Vermentino à l’ombre à Montpeyroux
Pour André Suquet, à la Villa Dondona, à Montpeyroux, la clé de ce millésime se trouvait dans la sauvegarde du potentiel aromatique des vins blancs. Loin des influences maritimes, la conduite de la vigne est un outil essentiel contre la surchauffe des parfums de fruit blanc et d’agrumes. Le vin blanc que produit le domaine, avec sa cuvée Esperel, est un assemblage de Vermentino, Roussanne, Marsanne et Grenache blanc : « nous avons vendangé la totalité des blancs que nous avons terminés lundi 7 septembre. Le millésime est beaucoup plus abondant que l’an dernier et la qualité est belle. Je suis convaincu que le travail en finesse des vins blancs dans notre climat languedocien passe commence par la maîtrise de l’ensoleillement des raisins. Je suis particulièrement heureux cette année du résultat d’une parcelle de vermentino où nous avons mené la vigne sur des structures métalliques pour développer le feuillage et protéger les raisins du soleil sous cette canopée. A l’arrivée, la différence entre ces raisins moins exposés à la lumière et à la chaleur, et les raisins issus de parcelles classiques, est saisissante, en termes de fraîcheur et de précision aromatique. »

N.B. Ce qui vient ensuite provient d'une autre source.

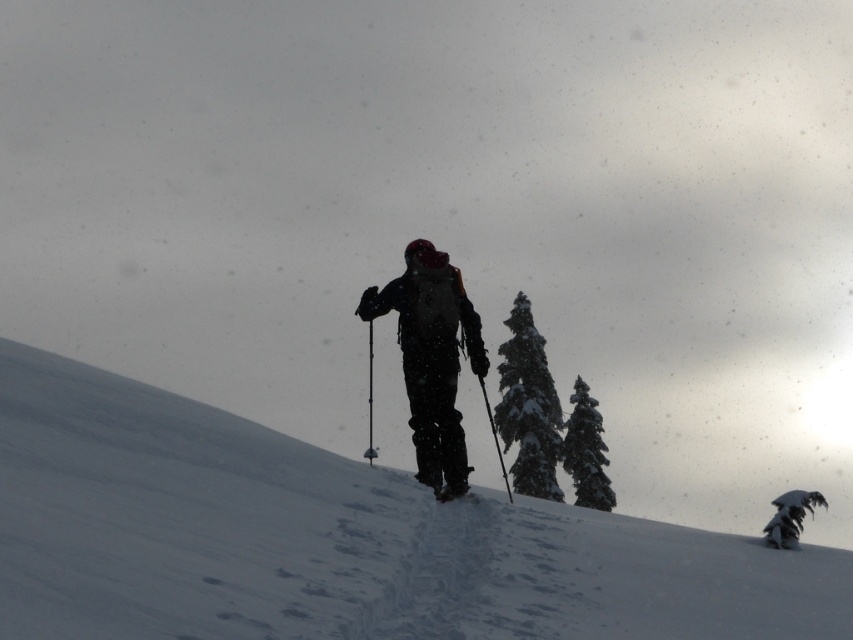
You are a hiker who has just started descending a snowy slope. You see the white fluffy snow at center and the green textured pine tree at upper right. Which object is farther from your current position?

The green textured pine tree at upper right is farther from your current position because the distance between the white fluffy snow at center and the green textured pine tree at upper right is 175.85 feet, so the pine tree is farther away than the snow at center.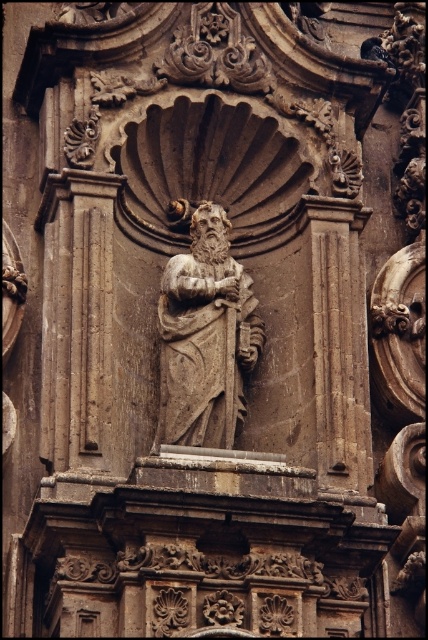
Can you confirm if brown stone statue at center is positioned above smooth stone column at center?

Actually, brown stone statue at center is below smooth stone column at center.

Find the location of a particular element. Image resolution: width=428 pixels, height=640 pixels. brown stone statue at center is located at coordinates (205, 337).

Find the location of a particular element. The image size is (428, 640). brown stone statue at center is located at coordinates (205, 337).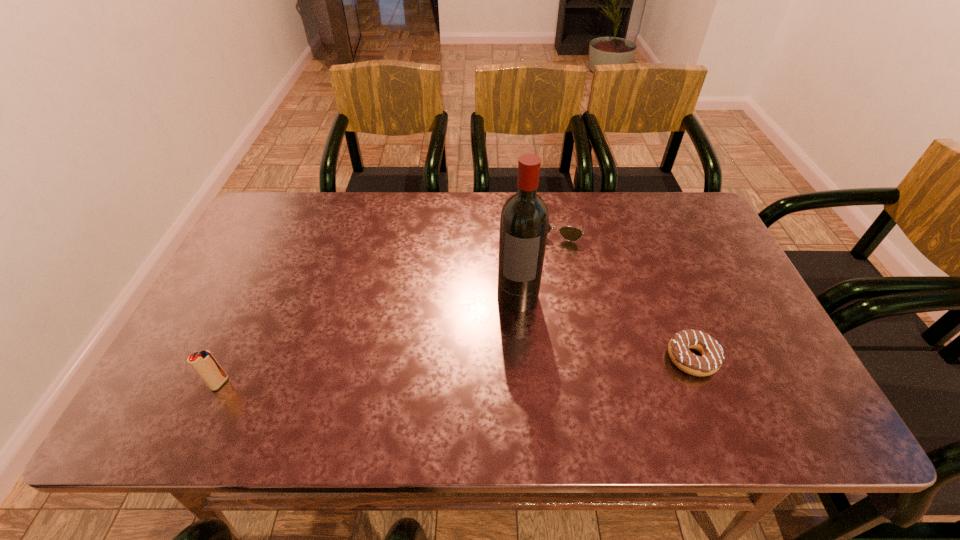
Identify the location of free space that satisfies the following two spatial constraints: 1. on the back side of the third shortest object; 2. on the left side of the tallest object. (260, 296).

Picpoul de Pinet : le terroir maritime réussit au piquepoul
Pour le Picpoul de Pinet, la vendange a commencé le 10 septembre, Guy Bascou, président du syndicat de l’appellation et vigneron au domaine de la Condamine l’Evêque : « Nous commençons le 10 et finirons dix jours plus tard. On peut déjà parler d’un millésime très sain. Nous avons eu peu ou pas de vers de la grappe, contrairement à d’autres zones du Languedoc. Nous luttons contre les papillons qui les pondent sur les grappes grâce à la confusion sexuelle par phéromones que nous pratiquons sur les 1200 hectares de l’appellation. Et cela marche !… Nos foyers de pourriture sont donc restreints au maximum. Maintenant, s’il tombe 100 mm dimanche il faudra faire vite derrière pour tout ramasser. Mais on est déjà en bonne situation de maturité. La vendange est compliquée par le fait que cette année, tout est mûr en même temps, les précoces rejoignent les tardifs qui sont très en avance…»
Du point de vue qualité, le Picpoul de Pinet 2015 reste frais : « La particularité de l’appellation Picpoul de Pinet est de produire à Pinet et dans les communes environnantes, un vin blanc sec à partir du cépage piquepoul blanc », rappelle Guy Bascou, « Dans notre climat méditerranéen, rafraîchi par la mer et l’étang de Thau, ce cépage indigène baisse en acide malique quand il mûrit mais conserve des taux d’acidité tartrique qui préservent sa fraîcheur. C’est pourquoi même sur des millésimes très chauds, nous n’avons jamais eu à ajouter d’acide tartrique dans nos vins* et ce n’est pas encore pour cette année ! ».
* L’acide tartrique est un acidifiant des moûts ou des vins. Il est aussi employé pour affranchir les cuves en ciment.
L’ajout d’acide tartrique pour acidifier les moûts et les vins est une pratique autorisée et strictement réglementée. Sur raisins ou moût, l’apport maximal autorisé est de 150 g/hl. Sur vin, il est de 250 g/hl.